_Problem to work on_
Output the lines from the start of the records through the line containing "комплексном развитии территорий", copying each one without changes.

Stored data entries

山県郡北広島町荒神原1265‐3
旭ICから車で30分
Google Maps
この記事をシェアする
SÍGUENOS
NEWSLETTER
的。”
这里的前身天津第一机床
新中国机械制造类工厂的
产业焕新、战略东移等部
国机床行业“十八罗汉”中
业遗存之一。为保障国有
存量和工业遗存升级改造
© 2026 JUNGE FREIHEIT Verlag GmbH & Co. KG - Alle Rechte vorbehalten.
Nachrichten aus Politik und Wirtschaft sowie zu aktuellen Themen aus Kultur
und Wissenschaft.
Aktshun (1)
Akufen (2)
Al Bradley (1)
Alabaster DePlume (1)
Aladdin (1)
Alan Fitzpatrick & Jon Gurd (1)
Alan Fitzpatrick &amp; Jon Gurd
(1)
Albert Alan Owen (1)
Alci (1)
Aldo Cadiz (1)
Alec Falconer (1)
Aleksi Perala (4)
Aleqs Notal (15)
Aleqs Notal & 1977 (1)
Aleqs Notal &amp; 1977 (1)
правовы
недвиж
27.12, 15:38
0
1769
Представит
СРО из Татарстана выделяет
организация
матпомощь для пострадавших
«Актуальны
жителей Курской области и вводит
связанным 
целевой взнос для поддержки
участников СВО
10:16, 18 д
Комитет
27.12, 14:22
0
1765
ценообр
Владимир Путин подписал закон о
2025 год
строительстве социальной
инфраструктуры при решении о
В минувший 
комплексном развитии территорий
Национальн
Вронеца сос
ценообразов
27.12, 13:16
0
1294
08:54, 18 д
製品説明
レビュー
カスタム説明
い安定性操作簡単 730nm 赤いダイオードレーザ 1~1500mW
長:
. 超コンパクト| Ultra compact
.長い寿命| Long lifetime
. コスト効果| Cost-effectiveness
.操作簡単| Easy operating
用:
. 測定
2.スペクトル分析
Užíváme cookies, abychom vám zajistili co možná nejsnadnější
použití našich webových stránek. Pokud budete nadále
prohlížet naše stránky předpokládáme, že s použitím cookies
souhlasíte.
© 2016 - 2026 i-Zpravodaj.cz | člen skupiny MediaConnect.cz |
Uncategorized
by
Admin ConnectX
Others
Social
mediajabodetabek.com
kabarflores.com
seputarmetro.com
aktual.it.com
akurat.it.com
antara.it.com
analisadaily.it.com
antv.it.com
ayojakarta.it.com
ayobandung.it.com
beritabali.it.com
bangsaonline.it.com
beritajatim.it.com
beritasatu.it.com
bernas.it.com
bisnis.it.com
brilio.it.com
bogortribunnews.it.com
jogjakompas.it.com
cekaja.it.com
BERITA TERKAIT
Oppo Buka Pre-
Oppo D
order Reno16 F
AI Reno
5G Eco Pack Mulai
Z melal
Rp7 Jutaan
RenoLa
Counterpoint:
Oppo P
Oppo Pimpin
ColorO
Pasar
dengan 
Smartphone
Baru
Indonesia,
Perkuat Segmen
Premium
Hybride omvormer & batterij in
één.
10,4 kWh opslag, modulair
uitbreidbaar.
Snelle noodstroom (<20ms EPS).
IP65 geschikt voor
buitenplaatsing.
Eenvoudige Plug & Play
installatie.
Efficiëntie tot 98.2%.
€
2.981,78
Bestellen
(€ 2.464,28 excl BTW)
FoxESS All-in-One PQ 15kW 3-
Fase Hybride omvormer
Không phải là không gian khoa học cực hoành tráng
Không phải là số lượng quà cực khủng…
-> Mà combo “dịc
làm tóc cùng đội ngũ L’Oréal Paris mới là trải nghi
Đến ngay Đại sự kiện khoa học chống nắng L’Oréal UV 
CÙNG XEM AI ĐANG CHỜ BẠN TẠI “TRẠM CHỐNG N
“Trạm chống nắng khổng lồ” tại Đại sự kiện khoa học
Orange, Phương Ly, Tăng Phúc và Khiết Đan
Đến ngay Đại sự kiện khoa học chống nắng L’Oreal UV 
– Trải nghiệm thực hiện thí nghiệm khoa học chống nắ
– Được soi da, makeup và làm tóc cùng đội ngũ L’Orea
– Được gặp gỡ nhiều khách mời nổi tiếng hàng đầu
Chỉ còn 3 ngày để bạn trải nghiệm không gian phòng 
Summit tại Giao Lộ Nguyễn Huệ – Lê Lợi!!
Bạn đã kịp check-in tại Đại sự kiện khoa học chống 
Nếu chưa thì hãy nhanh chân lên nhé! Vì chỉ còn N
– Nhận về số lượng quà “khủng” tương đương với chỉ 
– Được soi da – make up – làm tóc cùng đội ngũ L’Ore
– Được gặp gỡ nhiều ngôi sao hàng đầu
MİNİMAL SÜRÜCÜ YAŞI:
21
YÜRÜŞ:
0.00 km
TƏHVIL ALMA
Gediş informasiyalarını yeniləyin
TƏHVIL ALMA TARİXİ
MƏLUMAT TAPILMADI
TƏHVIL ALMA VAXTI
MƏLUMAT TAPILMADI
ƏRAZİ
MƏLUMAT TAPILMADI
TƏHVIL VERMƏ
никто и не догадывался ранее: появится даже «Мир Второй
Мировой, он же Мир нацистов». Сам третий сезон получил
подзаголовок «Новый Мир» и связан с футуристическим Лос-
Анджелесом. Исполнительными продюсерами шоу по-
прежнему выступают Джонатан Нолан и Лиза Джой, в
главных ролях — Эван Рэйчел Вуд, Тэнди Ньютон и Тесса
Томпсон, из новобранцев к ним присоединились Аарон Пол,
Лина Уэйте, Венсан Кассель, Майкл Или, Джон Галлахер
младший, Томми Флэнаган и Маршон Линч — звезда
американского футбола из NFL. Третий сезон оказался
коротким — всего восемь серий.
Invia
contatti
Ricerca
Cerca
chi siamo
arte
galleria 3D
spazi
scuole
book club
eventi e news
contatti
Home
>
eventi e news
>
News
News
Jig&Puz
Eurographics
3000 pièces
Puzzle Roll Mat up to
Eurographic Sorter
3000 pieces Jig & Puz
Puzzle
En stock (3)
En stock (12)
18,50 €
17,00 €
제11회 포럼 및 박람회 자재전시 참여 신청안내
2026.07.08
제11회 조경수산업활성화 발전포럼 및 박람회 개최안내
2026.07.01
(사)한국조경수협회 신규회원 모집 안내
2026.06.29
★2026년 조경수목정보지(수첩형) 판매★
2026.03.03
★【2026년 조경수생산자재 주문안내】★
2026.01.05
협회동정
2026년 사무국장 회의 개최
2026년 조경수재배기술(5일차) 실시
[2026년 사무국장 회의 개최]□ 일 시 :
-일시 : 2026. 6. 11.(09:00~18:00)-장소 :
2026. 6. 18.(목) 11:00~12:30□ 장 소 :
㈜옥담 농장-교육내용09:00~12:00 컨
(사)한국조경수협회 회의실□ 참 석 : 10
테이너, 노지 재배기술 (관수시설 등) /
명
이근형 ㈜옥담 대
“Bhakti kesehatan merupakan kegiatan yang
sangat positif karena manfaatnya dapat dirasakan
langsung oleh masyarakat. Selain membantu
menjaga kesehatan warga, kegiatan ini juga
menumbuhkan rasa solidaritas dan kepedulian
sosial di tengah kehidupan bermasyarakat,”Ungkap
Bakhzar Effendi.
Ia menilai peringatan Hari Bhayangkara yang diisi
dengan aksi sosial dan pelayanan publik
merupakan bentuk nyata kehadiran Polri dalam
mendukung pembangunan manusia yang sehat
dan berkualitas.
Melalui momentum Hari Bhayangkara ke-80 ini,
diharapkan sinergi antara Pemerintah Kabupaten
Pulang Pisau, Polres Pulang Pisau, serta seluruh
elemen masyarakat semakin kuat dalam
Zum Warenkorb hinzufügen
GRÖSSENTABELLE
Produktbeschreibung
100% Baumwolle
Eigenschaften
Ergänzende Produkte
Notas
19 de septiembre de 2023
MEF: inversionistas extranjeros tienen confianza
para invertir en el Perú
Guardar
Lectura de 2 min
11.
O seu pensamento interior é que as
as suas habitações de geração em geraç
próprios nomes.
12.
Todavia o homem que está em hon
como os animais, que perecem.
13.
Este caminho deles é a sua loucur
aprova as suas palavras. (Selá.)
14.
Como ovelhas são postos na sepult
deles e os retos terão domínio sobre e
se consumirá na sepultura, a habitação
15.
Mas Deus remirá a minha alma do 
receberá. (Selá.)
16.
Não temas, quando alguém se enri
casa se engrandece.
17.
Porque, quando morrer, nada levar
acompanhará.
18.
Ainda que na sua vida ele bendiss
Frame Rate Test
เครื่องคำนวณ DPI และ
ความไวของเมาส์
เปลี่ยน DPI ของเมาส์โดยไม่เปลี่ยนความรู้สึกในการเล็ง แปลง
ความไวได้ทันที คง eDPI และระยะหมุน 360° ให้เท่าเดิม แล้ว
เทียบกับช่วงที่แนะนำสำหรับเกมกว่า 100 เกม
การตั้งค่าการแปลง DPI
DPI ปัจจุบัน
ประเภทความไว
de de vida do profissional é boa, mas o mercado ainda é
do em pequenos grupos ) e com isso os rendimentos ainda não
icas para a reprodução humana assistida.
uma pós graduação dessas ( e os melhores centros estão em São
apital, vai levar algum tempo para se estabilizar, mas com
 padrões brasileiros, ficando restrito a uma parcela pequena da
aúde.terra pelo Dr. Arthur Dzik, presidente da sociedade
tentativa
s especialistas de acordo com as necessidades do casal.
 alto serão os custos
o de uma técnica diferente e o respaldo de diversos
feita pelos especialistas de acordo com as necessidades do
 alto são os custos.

_Solved exercise_
山県郡北広島町荒神原1265‐3
旭ICから車で30分
Google Maps
この記事をシェアする
SÍGUENOS
NEWSLETTER
的。”
这里的前身天津第一机床
新中国机械制造类工厂的
产业焕新、战略东移等部
国机床行业“十八罗汉”中
业遗存之一。为保障国有
存量和工业遗存升级改造
© 2026 JUNGE FREIHEIT Verlag GmbH & Co. KG - Alle Rechte vorbehalten.
Nachrichten aus Politik und Wirtschaft sowie zu aktuellen Themen aus Kultur
und Wissenschaft.
Aktshun (1)
Akufen (2)
Al Bradley (1)
Alabaster DePlume (1)
Aladdin (1)
Alan Fitzpatrick & Jon Gurd (1)
Alan Fitzpatrick &amp; Jon Gurd
(1)
Albert Alan Owen (1)
Alci (1)
Aldo Cadiz (1)
Alec Falconer (1)
Aleksi Perala (4)
Aleqs Notal (15)
Aleqs Notal & 1977 (1)
Aleqs Notal &amp; 1977 (1)
правовы
недвиж
27.12, 15:38
0
1769
Представит
СРО из Татарстана выделяет
организация
матпомощь для пострадавших
«Актуальны
жителей Курской области и вводит
связанным 
целевой взнос для поддержки
участников СВО
10:16, 18 д
Комитет
27.12, 14:22
0
1765
ценообр
Владимир Путин подписал закон о
2025 год
строительстве социальной
инфраструктуры при решении о
В минувший 
комплексном развитии территорий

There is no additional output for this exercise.